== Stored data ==
- Opening Delimiter -

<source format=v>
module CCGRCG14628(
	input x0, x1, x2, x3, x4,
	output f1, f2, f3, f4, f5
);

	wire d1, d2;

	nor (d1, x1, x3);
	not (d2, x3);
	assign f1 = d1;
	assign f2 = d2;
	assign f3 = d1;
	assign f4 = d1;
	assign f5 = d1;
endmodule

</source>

- Closing Delimiter -
- Opening Delimiter -

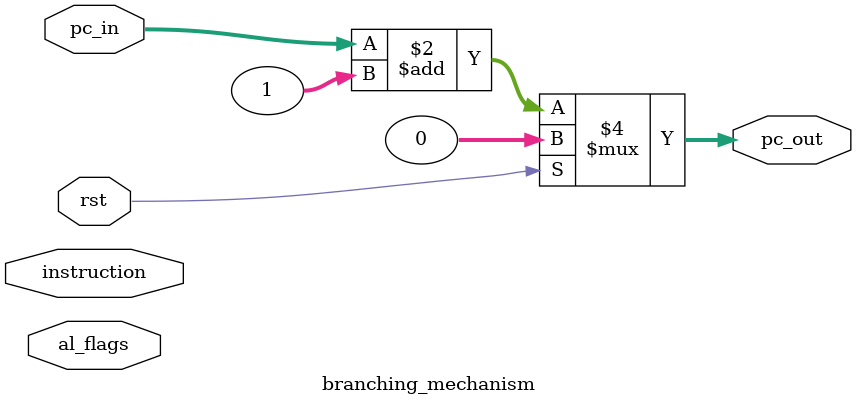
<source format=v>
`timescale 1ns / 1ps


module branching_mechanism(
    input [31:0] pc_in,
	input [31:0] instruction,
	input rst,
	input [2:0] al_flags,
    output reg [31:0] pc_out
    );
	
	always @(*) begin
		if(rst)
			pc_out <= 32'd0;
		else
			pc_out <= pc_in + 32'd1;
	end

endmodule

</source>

- Closing Delimiter -

== WHAT YOU ARE ASKED TO DO ==
Only lines containing the string "assign" are needed. Pull each of them out of the records above.

== ANSWER AREA ==
	assign f1 = d1;
	assign f2 = d2;
	assign f3 = d1;
	assign f4 = d1;
	assign f5 = d1;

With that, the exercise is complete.